— Excerpt provided —
::::

Connect with us

Headline News

How capitalism’s dogged defenders and propagandists defend it from criticism

Published

on

The more victims and critics of capitalism coalesce and thereby strengthen one another, the more that economic system is questioned and challenged. That in turn provokes capitalism’s defenders. They increasingly resort to attaching qualifying adjectives to capitalism and deflecting criticisms onto them. They say that the capitalism they support is a particular kind of capitalism. Their support depends on whether or not certain adjectives are attached to capitalism. For example, is it “free market” capitalism (minimum or no government intervention)? Similarly, is it perfectly competitive, conscious, compassionate, socially responsible, progressive, or still other qualifying adjectives? Defenders of capitalism criticize kinds of capitalism that lack the particular adjectives that matter most to them. Many defenders go a step further: kinds of capitalism lacking those adjectives are not “really” capitalism at all.

::::

— Request A —
For the capitalism excerpt, state whether each statement below agrees with it, answering yes or no and quoting the words that decide it.
(i) Defenders say the capitalism they support is a particular kind of capitalism.
(ii) The excerpt describes "free market" capitalism as having heavy government intervention.
(iii) Defenders of capitalism approve of every kind of capitalism equally.
— Request B —
Answer these questions from the capitalism excerpt:
(i) What happens to capitalism as its victims and critics coalesce?
(ii) What does the excerpt put in parentheses to explain "free market" capitalism?
(iii) What further step do many defenders take about kinds of capitalism lacking the adjectives they value?

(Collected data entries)
::::

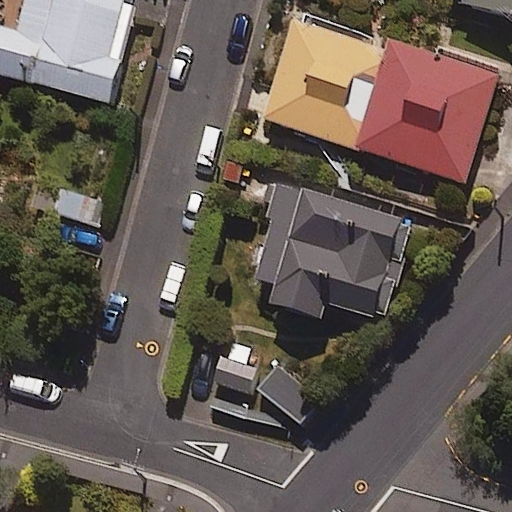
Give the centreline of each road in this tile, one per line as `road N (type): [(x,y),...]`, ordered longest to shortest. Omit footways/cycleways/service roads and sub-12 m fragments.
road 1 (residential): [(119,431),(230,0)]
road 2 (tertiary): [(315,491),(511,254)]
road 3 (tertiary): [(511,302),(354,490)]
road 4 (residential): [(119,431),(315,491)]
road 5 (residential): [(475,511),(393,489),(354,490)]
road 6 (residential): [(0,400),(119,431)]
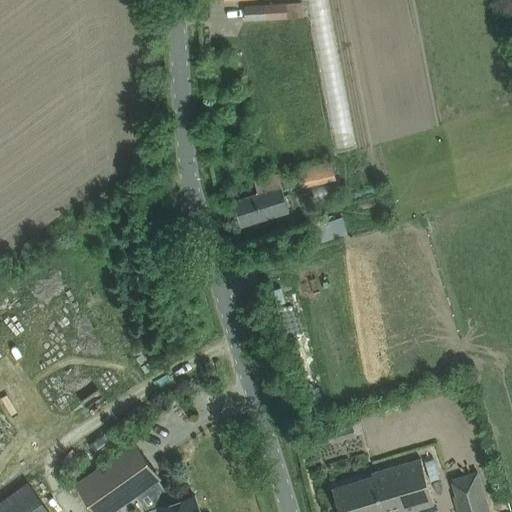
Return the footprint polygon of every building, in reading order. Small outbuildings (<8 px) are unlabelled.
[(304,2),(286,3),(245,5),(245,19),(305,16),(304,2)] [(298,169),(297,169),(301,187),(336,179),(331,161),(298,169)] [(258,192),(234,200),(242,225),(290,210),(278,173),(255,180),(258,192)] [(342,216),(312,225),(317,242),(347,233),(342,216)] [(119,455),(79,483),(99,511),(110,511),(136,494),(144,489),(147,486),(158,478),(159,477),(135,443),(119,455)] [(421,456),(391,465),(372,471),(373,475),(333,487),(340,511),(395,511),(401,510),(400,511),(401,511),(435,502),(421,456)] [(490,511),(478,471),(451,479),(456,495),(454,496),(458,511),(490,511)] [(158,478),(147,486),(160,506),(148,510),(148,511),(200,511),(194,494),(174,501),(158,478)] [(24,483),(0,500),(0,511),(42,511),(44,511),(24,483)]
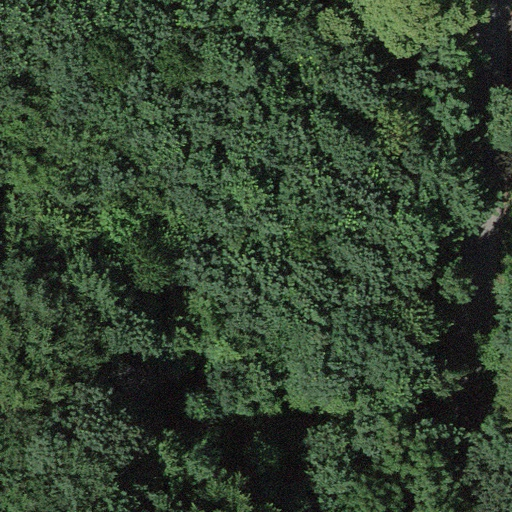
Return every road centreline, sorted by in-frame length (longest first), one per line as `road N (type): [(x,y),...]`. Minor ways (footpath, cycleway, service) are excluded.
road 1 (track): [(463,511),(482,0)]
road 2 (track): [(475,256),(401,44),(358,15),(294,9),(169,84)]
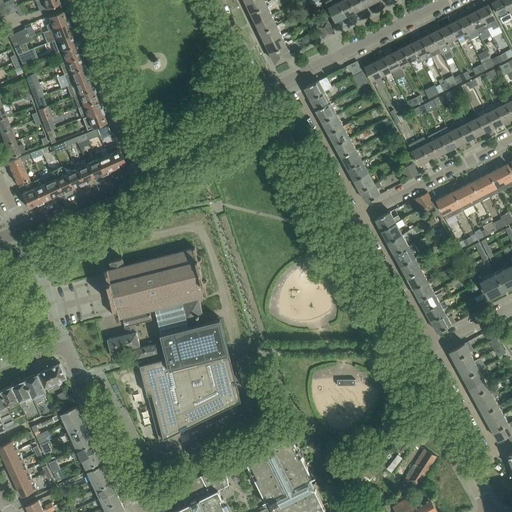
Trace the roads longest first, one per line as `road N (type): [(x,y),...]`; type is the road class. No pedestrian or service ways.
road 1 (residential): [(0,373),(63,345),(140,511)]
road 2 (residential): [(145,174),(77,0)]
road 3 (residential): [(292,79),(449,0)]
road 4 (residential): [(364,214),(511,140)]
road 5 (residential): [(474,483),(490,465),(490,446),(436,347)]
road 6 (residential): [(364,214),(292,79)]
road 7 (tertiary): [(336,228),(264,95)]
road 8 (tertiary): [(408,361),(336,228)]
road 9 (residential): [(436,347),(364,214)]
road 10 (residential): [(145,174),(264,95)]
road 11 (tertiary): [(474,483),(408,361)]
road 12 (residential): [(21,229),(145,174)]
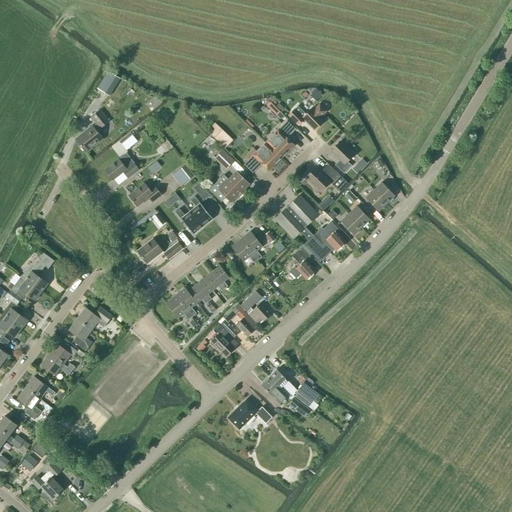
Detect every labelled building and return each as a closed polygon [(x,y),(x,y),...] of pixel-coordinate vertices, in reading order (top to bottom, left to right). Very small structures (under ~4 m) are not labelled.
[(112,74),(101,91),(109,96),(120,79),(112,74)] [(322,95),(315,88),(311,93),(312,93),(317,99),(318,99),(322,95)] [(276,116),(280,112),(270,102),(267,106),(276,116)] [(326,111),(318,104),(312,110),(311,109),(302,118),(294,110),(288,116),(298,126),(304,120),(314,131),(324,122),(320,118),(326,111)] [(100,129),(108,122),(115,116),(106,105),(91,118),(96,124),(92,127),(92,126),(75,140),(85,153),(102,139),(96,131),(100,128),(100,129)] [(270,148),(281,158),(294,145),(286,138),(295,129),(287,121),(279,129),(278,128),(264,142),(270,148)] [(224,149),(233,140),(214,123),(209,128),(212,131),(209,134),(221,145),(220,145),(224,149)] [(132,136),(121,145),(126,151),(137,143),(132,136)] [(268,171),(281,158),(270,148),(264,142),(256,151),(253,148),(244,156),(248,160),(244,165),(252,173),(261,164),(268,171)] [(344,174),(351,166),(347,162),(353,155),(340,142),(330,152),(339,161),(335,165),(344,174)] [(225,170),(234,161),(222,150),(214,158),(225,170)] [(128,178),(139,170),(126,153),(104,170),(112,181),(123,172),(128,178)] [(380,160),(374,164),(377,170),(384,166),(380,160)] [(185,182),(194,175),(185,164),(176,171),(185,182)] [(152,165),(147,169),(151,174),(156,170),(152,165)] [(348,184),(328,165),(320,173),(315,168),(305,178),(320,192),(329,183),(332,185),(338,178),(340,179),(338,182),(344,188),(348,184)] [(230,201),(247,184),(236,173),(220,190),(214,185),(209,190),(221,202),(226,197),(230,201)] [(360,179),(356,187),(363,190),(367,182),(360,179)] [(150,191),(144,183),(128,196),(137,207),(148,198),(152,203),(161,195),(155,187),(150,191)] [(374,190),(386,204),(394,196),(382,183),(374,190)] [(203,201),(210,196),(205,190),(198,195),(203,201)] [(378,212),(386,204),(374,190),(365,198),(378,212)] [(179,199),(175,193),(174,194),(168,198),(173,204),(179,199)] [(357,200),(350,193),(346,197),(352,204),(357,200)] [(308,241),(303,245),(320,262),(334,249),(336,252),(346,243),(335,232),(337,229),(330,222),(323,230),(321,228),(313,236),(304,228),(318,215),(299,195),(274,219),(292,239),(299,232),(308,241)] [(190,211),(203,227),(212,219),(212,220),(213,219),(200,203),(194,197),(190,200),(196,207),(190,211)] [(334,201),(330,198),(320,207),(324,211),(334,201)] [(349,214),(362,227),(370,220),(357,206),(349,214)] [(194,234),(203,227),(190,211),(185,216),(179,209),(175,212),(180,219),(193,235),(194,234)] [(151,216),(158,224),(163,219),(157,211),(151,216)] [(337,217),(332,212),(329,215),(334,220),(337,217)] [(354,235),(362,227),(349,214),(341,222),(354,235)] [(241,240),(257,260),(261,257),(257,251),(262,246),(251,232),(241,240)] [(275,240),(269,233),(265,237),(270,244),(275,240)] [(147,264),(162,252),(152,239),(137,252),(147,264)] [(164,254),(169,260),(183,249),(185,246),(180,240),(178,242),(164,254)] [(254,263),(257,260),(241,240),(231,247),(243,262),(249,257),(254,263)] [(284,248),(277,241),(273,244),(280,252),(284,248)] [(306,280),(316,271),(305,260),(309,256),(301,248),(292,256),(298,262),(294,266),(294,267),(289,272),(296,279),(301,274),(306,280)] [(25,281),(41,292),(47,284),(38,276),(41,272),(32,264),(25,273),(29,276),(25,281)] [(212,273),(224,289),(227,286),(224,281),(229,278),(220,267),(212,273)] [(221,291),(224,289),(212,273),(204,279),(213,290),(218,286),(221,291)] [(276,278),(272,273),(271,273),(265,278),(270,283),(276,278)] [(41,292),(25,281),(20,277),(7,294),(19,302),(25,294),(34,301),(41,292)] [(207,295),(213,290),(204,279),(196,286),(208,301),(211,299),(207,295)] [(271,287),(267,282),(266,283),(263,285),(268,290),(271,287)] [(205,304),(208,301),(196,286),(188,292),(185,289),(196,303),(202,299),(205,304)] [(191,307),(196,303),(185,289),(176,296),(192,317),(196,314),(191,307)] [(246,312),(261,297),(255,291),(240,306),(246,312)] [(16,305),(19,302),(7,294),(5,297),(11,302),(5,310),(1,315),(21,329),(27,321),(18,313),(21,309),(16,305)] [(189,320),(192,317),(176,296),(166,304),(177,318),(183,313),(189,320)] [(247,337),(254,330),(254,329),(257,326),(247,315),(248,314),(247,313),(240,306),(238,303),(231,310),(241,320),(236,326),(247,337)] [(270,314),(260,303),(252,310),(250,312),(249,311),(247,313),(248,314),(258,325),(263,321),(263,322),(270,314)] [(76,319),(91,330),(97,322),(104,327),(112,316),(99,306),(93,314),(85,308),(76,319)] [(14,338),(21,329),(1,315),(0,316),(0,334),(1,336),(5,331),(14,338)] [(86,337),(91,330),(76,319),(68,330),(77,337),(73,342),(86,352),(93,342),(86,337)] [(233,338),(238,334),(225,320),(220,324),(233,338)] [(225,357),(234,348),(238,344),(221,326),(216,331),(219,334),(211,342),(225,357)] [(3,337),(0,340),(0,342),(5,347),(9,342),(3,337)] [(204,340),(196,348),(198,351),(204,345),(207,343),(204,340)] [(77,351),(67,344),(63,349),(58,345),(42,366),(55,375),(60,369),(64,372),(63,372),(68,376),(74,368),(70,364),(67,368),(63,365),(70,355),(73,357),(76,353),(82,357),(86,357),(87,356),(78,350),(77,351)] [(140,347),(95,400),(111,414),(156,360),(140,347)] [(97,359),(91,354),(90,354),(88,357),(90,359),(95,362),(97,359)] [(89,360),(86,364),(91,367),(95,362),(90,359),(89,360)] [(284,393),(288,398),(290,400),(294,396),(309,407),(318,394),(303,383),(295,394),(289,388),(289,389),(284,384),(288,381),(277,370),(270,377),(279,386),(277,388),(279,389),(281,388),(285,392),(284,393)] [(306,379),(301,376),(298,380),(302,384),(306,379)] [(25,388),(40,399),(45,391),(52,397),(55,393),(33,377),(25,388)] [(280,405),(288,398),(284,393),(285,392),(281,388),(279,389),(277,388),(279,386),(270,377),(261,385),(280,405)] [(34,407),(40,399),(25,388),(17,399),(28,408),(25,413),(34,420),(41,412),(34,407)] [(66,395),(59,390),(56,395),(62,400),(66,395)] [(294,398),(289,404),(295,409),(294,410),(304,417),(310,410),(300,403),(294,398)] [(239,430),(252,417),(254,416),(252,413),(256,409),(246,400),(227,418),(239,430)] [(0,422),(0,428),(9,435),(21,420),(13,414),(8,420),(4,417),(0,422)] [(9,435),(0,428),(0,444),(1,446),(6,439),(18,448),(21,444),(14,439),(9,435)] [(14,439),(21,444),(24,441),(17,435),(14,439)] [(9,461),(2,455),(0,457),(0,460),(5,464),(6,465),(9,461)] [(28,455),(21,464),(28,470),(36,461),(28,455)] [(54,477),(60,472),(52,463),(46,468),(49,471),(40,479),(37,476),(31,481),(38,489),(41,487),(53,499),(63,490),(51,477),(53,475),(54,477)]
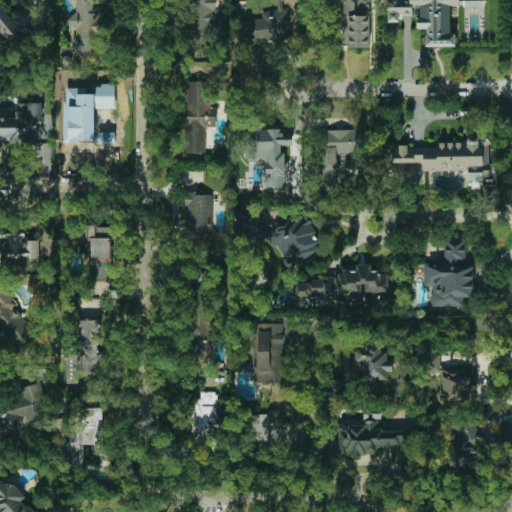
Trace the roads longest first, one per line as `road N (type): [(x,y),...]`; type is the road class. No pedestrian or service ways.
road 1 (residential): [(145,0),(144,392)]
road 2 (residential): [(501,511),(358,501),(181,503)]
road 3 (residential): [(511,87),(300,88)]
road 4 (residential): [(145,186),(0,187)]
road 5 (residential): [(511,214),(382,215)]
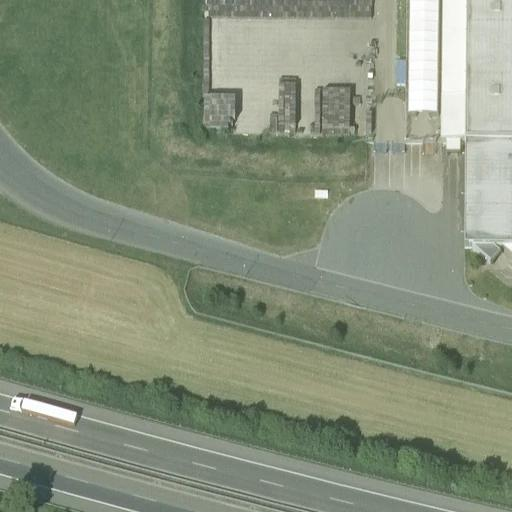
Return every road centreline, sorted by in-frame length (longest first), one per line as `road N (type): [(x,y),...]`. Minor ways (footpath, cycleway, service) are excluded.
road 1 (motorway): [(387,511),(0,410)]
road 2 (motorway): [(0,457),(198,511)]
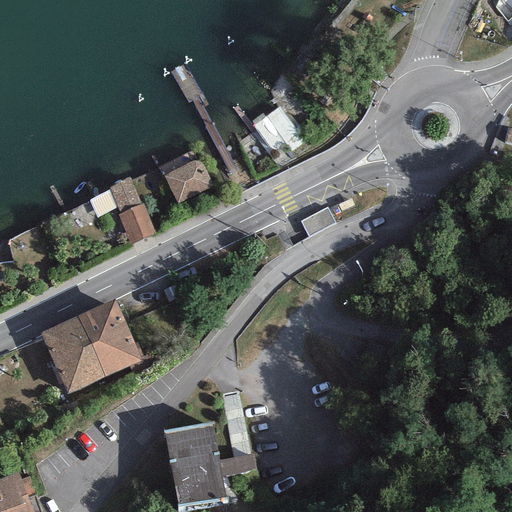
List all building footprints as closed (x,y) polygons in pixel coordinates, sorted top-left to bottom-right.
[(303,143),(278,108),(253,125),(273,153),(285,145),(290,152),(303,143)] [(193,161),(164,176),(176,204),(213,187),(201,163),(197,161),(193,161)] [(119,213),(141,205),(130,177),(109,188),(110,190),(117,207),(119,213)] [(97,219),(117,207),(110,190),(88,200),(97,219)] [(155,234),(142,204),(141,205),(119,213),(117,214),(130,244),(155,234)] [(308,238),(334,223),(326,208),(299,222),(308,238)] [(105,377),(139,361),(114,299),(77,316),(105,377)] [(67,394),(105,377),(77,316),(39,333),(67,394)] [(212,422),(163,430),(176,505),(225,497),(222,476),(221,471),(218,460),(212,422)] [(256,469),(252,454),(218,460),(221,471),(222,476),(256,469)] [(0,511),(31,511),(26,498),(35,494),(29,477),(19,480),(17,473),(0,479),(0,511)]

::::

— Response A —
(i) Yes: "They say that the capitalism they support is a particular kind of capitalism."
(ii) No: "“free market” capitalism (minimum or no government intervention)"
(iii) No: "Defenders of capitalism criticize kinds of capitalism that lack the particular adjectives that matter most to them."

— Response B —
(i) It is questioned and challenged more.
(ii) Minimum or no government intervention.
(iii) They say those kinds are not "really" capitalism at all.